Related: Read CNN Business' profile about the company's content chief, Dawn Ostroff.
The growing coronavirus epidemic has forced Macao to close its casinos for two weeks.
If it's longer, Moody's is warning that it could damage the credit rating of US-based companies, because several brands own casinos in one of the world's top gambling hubs.
The firm said Wynn Resorts (WYNN), Las Vegas Sands (LVS) and MGM Resorts (MGM) are the "most vulnerable to revenue declines based on their exposure to the region" because all three companies generate a lot of their annual revenue from the area.
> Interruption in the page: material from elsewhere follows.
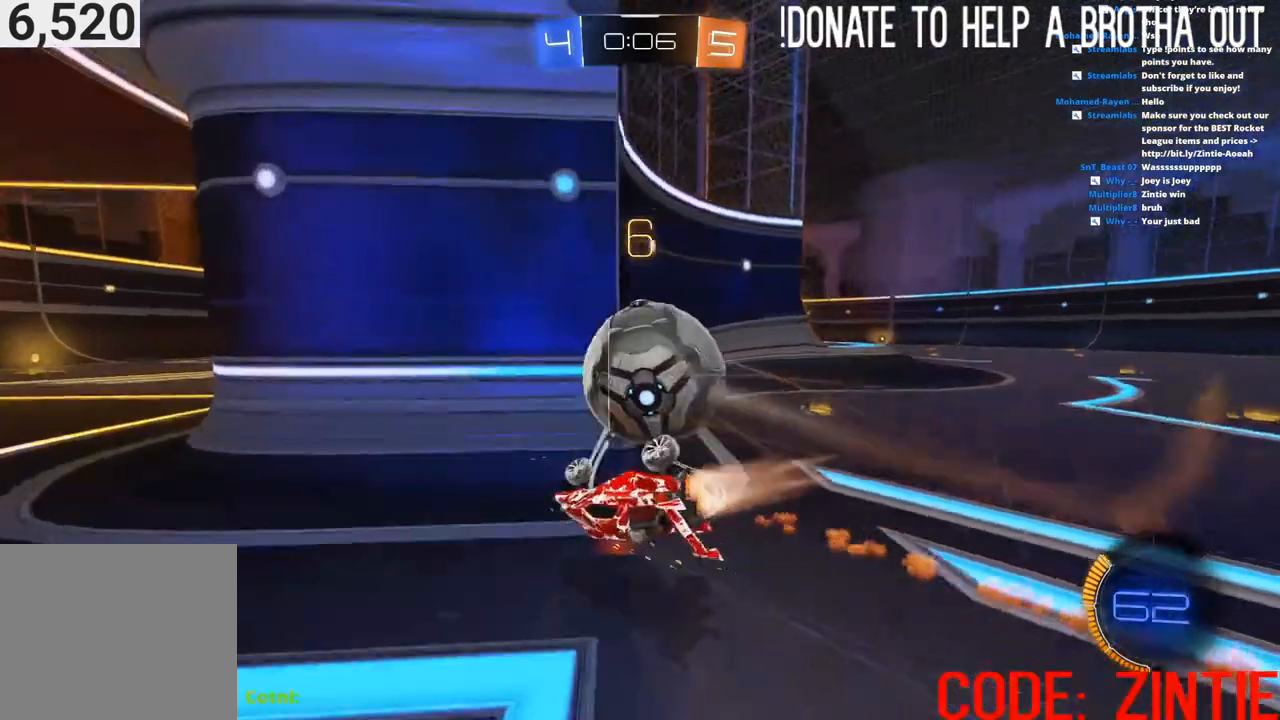
{"buttons": ["R2"], "left_stick": "left", "right_stick": "center", "events": [[50, "L3", "up"], [117, "CIRCLE", "up"], [133, "L1", "up"], [217, "left_stick", "down-left"], [483, "left_stick", "left"]]}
But despite the closure, Moody's said there is "no effect on the ratings" for now because the companies have sources of cash that can absorb a "near-term hit to their Macau operations without impairing their respective credit profiles."
Asian markets are continuing to recover after being shaken by coronavirus fears.
China's Shanghai Composite Index (SHCOMP) rose 1.3%, building on Tuesday's modest rebound.
But the index has still not recovered from its heavy losses Monday, when it plunged nearly 8% and recorded its worst single-day performance since 2015.
Several companies that have been affected by the coronavirus outbreak also made gains Wednesday, though there are still concerns about how the virus could impact business in the long term.
The global airline industry is facing huge financial losses as a growing number of carriers cancel flights to China because of the coronavirus outbreak. The hit will very likely be worse than the damage wrought by the 2003 SARS epidemic.
In response, more than a dozen major airlines have canceled flights to and from mainland China. Several countries have also banned entry to foreigners who have traveled to China, while others have told their citizens not to travel there, or to leave if they can.
The last time the aviation industry faced this kind of crisis was back in 2003, when the SARS outbreak cost Asia Pacific carriers $6 billion in revenue, according to the International Air Transport Authority (IATA).
North American airlines lost $1 billion, while European carriers largely escaped unscathed, analysts say. It took nine months before international passenger traffic returned to normal, IATA said.
The coronavirus will "definitely" surpass that $7 billion SARS hit, said Ivan Su, an analyst with financial services firm Morningstar.